How I got here, I’m not totally sure, except that on more than one occasion, I’ve had some kind of syncing problem while trying to transfer something to my iPhone, or trying to delete photos or podcasts or movies in order to free up space. Whatever it was I was attempting to do, I must have selected the wrong settings or checked the wrong boxes or hit the wrong buttons while doing it; all I know is that Apple has repeatedly wiped my digital collection clean of all the songs I ever downloaded, except for the ones I had purchased directly from the iTunes store.
That’s how I remember it, anyway. The truth is I am a helplessly unreliable narrator in this story, because whenever I use iTunes, I find that I have absolutely no idea what’s going on, or what the consequences of my actions will be. So while I can’t really be sure how my music collection was decimated, I can say that I went from having a ton of MP3s—many of them downloaded from blogs or directly from artists—to just having the aforementioned Ratchet, Watch the Throne by Kanye West and Jay Z, and a handful of other basically random albums and songs that I happened to buy from the iTunes store.
On a basic level, I don’t have a music collection anymore because Apple made it too hard and frustrating to maintain one.
It’s my fault, obviously. If I were better at computers or maybe just more adept at interpreting the cryptic language that populates Apple’s dialog boxes, my life would probably be different. On the other hand, it’s ridiculous that a software suite from one of the world’s most successful companies is such a minefield, or that the steps required to move files from one of my Apple devices to another has the potential to rob me of everything I own. It doesn’t make sense that everyone I know ,who still uses iTunes despises it, and that many people, including me, have abandoned it in favor of streaming because managing their libraries became too much of a chore.
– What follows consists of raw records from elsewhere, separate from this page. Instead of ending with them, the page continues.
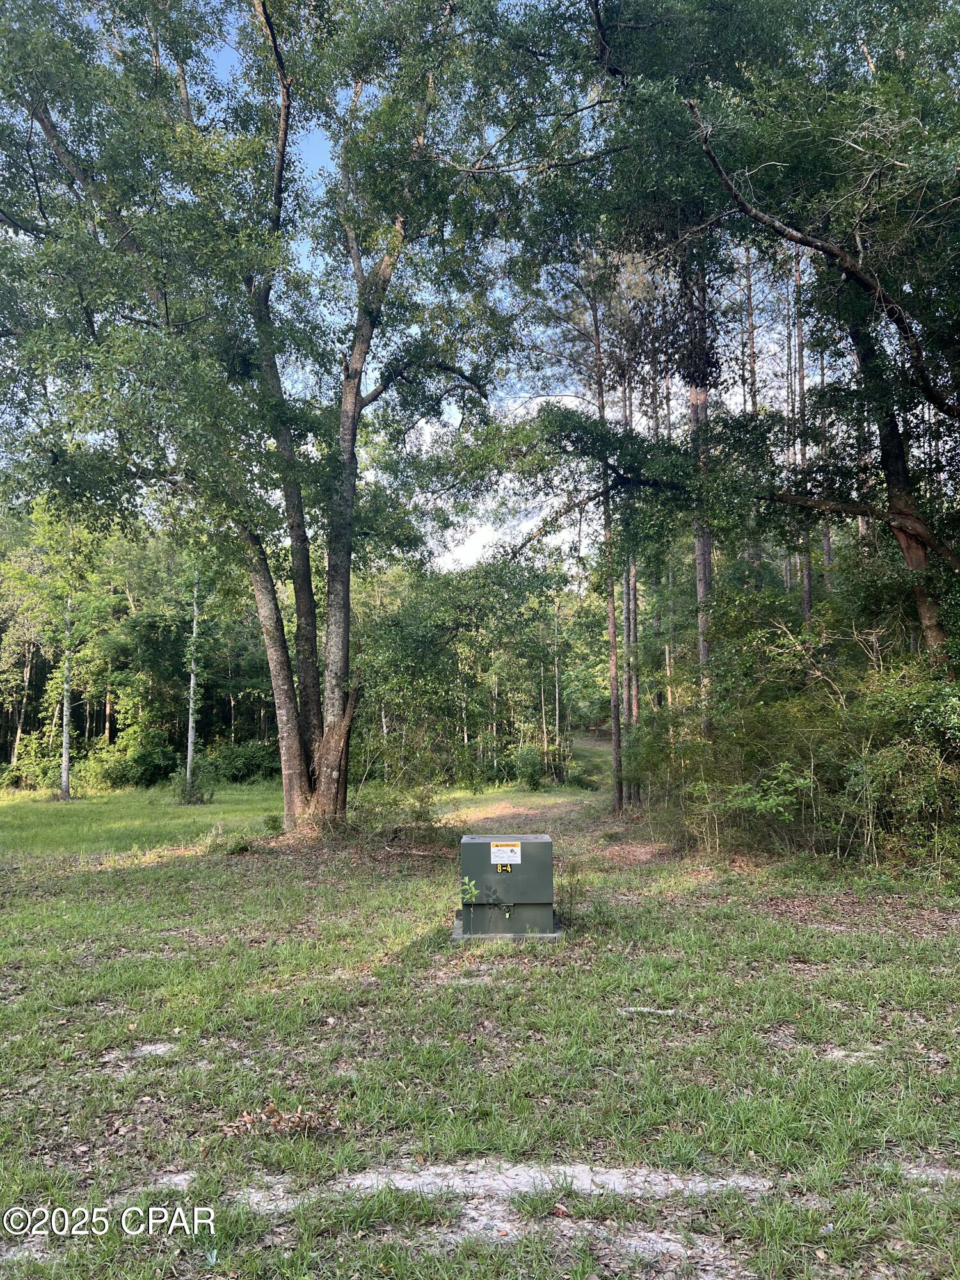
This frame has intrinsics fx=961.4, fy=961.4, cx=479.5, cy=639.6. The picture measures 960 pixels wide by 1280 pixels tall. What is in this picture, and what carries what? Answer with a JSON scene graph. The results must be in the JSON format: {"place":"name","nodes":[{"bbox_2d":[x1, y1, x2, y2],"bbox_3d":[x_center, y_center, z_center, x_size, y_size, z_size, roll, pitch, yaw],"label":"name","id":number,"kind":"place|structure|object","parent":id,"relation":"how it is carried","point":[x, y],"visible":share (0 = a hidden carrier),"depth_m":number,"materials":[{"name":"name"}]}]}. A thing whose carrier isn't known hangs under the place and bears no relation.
{"place":"outdoors","nodes":[
{"label":"outdoors","id":0,"kind":"place"},
{"bbox_2d":[0,760,959,1279],"label":"lawn","id":1,"kind":"structure","parent":0,"point":[943,1042],"materials":[{"name":"green plant"}]},
{"bbox_2d":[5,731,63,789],"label":"shrub","id":2,"kind":"object","parent":1,"relation":"on","point":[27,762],"visible":0.66,"depth_m":31.91,"materials":[{"name":"green plant"}]},
{"bbox_2d":[20,505,109,803],"bbox_3d":[-12.348,0.194,28.672,3.838,8.988,3.854,0,-5,0],"label":"tree","id":3,"kind":"object","parent":1,"relation":"on","point":[64,778],"visible":0.92,"depth_m":28.51,"materials":[{"name":"plant"}]},
{"bbox_2d":[96,728,178,788],"bbox_3d":[-11.706,4.150,32.774,3.361,2.126,3.253,0,-5,0],"label":"shrub","id":4,"kind":"object","parent":1,"relation":"on","point":[141,772],"visible":0.84,"depth_m":32.16,"materials":[{"name":"green plant"}]},
{"bbox_2d":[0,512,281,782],"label":"tree line","id":5,"kind":"object","parent":1,"relation":"on","point":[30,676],"visible":0.53,"depth_m":36.16,"materials":[{"name":"green wood"}]},
{"bbox_2d":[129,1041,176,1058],"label":"patch","id":6,"kind":"object","parent":1,"relation":"in","point":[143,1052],"visible":0.75,"depth_m":5.00,"materials":[{"name":"grey sand"}]},
{"bbox_2d":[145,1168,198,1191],"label":"sand patch","id":7,"kind":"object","parent":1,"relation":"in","point":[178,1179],"visible":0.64,"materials":[{"name":"grey sand"}]},
{"bbox_2d":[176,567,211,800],"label":"tree","id":8,"kind":"object","parent":1,"relation":"on","point":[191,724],"visible":0.84,"depth_m":26.33,"materials":[{"name":"plant"}]},
{"bbox_2d":[173,759,215,805],"bbox_3d":[-7.175,3.615,24.097,1.217,1.178,1.181,0,-5,0],"label":"shrub","id":9,"kind":"object","parent":1,"relation":"on","point":[196,789],"visible":0.91,"depth_m":23.98,"materials":[{"name":"green plant"}]},
{"bbox_2d":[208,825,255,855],"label":"shrub","id":10,"kind":"object","parent":1,"relation":"on","point":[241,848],"visible":0.9,"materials":[{"name":"green plant"}]},
{"bbox_2d":[205,737,279,784],"bbox_3d":[-8.611,4.513,35.237,3.820,1.751,2.647,0,-5,0],"label":"shrub","id":11,"kind":"object","parent":1,"relation":"on","point":[244,772],"visible":0.75,"depth_m":34.68,"materials":[{"name":"green plant"}]},
{"bbox_2d":[0,0,533,835],"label":"tree","id":12,"kind":"object","parent":1,"relation":"on","point":[341,582],"visible":0.99,"depth_m":13.39,"materials":[{"name":"green plant"}]},
{"bbox_2d":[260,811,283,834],"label":"small plant","id":13,"kind":"object","parent":1,"relation":"on","point":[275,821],"visible":0.89,"depth_m":15.48,"materials":[{"name":"green plant"}]},
{"bbox_2d":[218,1103,342,1136],"bbox_3d":[-0.838,2.000,4.000,0.573,0.107,0.426,0,-5,0],"label":"dry leaf pile","id":14,"kind":"object","parent":1,"relation":"on","point":[310,1117],"visible":0.79,"depth_m":3.98,"materials":[{"name":"brown plant"}]},
{"bbox_2d":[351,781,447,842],"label":"shrub","id":15,"kind":"object","parent":1,"relation":"on","point":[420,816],"visible":0.82,"depth_m":14.48,"materials":[{"name":"green plant"}]},
{"bbox_2d":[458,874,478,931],"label":"sapling","id":16,"kind":"object","parent":1,"relation":"on","point":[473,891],"visible":0.95,"depth_m":7.34,"materials":[{"name":"green plant"}]},
{"bbox_2d":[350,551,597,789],"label":"tree","id":17,"kind":"object","parent":1,"relation":"on","point":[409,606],"visible":0.71,"depth_m":31.88,"materials":[{"name":"green plant"}]},
{"bbox_2d":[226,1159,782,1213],"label":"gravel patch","id":18,"kind":"object","parent":1,"relation":"in","point":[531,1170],"visible":0.62,"depth_m":3.46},
{"bbox_2d":[448,913,561,940],"bbox_3d":[0.200,2.384,7.923,0.966,0.077,0.930,0,-5,0],"label":"concrete pad","id":19,"kind":"object","parent":1,"relation":"on","point":[454,937],"visible":0.36,"depth_m":7.53,"materials":[{"name":"grey concrete"}]},
{"bbox_2d":[458,833,556,937],"bbox_3d":[0.214,1.982,7.794,0.813,0.731,0.580,0,-5,0],"label":"utility box","id":20,"kind":"object","parent":19,"relation":"on","point":[518,845],"visible":0.96,"depth_m":7.59,"materials":[{"name":"green metal"}]},
{"bbox_2d":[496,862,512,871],"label":"number label","id":21,"kind":"object","parent":20,"relation":"attached to","point":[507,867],"visible":0.97,"depth_m":7.70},
{"bbox_2d":[489,841,520,865],"bbox_3d":[0.199,1.686,7.584,0.262,0.164,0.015,0,-5,0],"label":"label","id":22,"kind":"object","parent":20,"relation":"attached to","point":[496,859],"visible":0.98,"depth_m":7.58,"materials":[{"name":"white"}]},
{"bbox_2d":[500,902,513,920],"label":"padlock","id":23,"kind":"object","parent":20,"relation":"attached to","point":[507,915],"visible":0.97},
{"bbox_2d":[513,743,547,789],"bbox_3d":[1.571,4.021,30.033,1.249,1.563,1.326,0,-5,0],"label":"shrub","id":24,"kind":"object","parent":1,"relation":"on","point":[536,770],"visible":0.97,"depth_m":29.84,"materials":[{"name":"green plant"}]},
{"bbox_2d":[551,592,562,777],"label":"tree","id":25,"kind":"object","parent":1,"relation":"on","point":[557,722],"visible":0.93,"depth_m":36.83,"materials":[{"name":"grey wood"}]},
{"bbox_2d":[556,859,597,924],"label":"weed","id":26,"kind":"object","parent":1,"relation":"on","point":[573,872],"visible":0.72,"depth_m":8.36,"materials":[{"name":"green plant"}]},
{"bbox_2d":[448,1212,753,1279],"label":"sand patch","id":27,"kind":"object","parent":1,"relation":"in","point":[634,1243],"visible":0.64,"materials":[{"name":"grey sand"}]},
{"bbox_2d":[592,263,623,811],"bbox_3d":[2.494,-3.032,18.917,0.846,13.258,0.901,0,-5,0],"label":"tree","id":28,"kind":"object","parent":1,"relation":"on","point":[616,745],"visible":0.78,"depth_m":18.71,"materials":[{"name":"brown wood"}]},
{"bbox_2d":[622,361,639,783],"bbox_3d":[3.466,-4.957,22.709,0.661,17.197,0.615,0,-5,0],"label":"tree","id":29,"kind":"object","parent":1,"relation":"on","point":[631,601],"visible":0.45,"depth_m":22.28,"materials":[{"name":"brown wood"}]},
{"bbox_2d":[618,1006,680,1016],"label":"stick","id":30,"kind":"object","parent":1,"relation":"on","point":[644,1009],"visible":0.76,"depth_m":5.59,"materials":[{"name":"grey"}]},
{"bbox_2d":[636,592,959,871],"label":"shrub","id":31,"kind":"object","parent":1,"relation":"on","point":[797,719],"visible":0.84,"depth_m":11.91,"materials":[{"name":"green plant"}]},
{"bbox_2d":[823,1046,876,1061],"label":"sand patch","id":32,"kind":"object","parent":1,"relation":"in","point":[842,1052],"visible":0.66,"depth_m":4.78,"materials":[{"name":"beige sand"}]},
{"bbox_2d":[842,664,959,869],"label":"shrub","id":33,"kind":"object","parent":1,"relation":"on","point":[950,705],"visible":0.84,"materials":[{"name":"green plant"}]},
{"bbox_2d":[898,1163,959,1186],"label":"sand patch","id":34,"kind":"object","parent":1,"relation":"in","point":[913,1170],"visible":0.71,"depth_m":3.48,"materials":[{"name":"grey sand"}]},
{"bbox_2d":[178,3,861,570],"label":"sky","id":35,"kind":"structure","parent":0,"point":[460,557],"materials":[{"name":"blue"}]},
{"bbox_2d":[442,741,668,869],"label":"dirt path","id":36,"kind":"structure","parent":0,"point":[478,813],"materials":[{"name":"brown soil"}]},
{"bbox_2d":[689,251,716,730],"bbox_3d":[3.619,-5.116,15.997,1.358,16.449,1.288,0,-5,0],"label":"tree","id":37,"kind":"object","parent":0,"point":[705,560],"visible":0.43,"depth_m":15.59,"materials":[{"name":"brown wood"}]},
{"bbox_2d":[494,0,959,675],"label":"tree","id":38,"kind":"object","parent":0,"point":[916,539],"visible":0.98,"depth_m":11.10,"materials":[{"name":"green plant"}]},
{"bbox_2d":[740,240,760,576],"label":"tree","id":39,"kind":"object","parent":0,"point":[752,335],"visible":0.36,"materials":[{"name":"brown wood"}]},
{"bbox_2d":[791,231,813,634],"bbox_3d":[6.409,-4.000,19.260,0.503,12.507,0.476,0,-5,0],"label":"tree","id":40,"kind":"object","parent":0,"point":[808,598],"visible":0.41,"depth_m":19.17,"materials":[{"name":"brown wood"}]},
{"bbox_2d":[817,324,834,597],"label":"tree","id":41,"kind":"object","parent":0,"point":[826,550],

In my case it happened gradually and chaotically: Though I do still occasionally seek out mixtapes and stray leaks directly from the web, I’ve mostly just stopped listening to music that’s not available on Spotify. On a basic level, I don’t have a music collection anymore because Apple made it too hard and frustrating to maintain one. And though I certainly deserve some of the blame myself, I can’t help but feel that iTunes has beaten out of me impulses I once cherished, like wanting to download every new mixtape by Lil’ Wayne as soon as it came out, or feeling compelled to own every Smashing Pumpkins album, even though it’s been years since I wanted to listen to them. By making it so difficult to manage my digital music library, iTunes has even closed me off to certain artists I’m confident I would have otherwise loved—for instance, Lil’ B, the ultraprolific rapper who has put out thousands of songs that aren’t available on any streaming service and can’t be bought from the iTunes store.
I’m not saying it’s rational; obviously I could listen to Lil’ B if I really wanted to. And yet the consistently taxing experience of using Apple’s software to acquire, organize, and access my music has dissolved the sense of ownership and identification I once felt toward it. In so doing the company has turned off a part of me that I miss.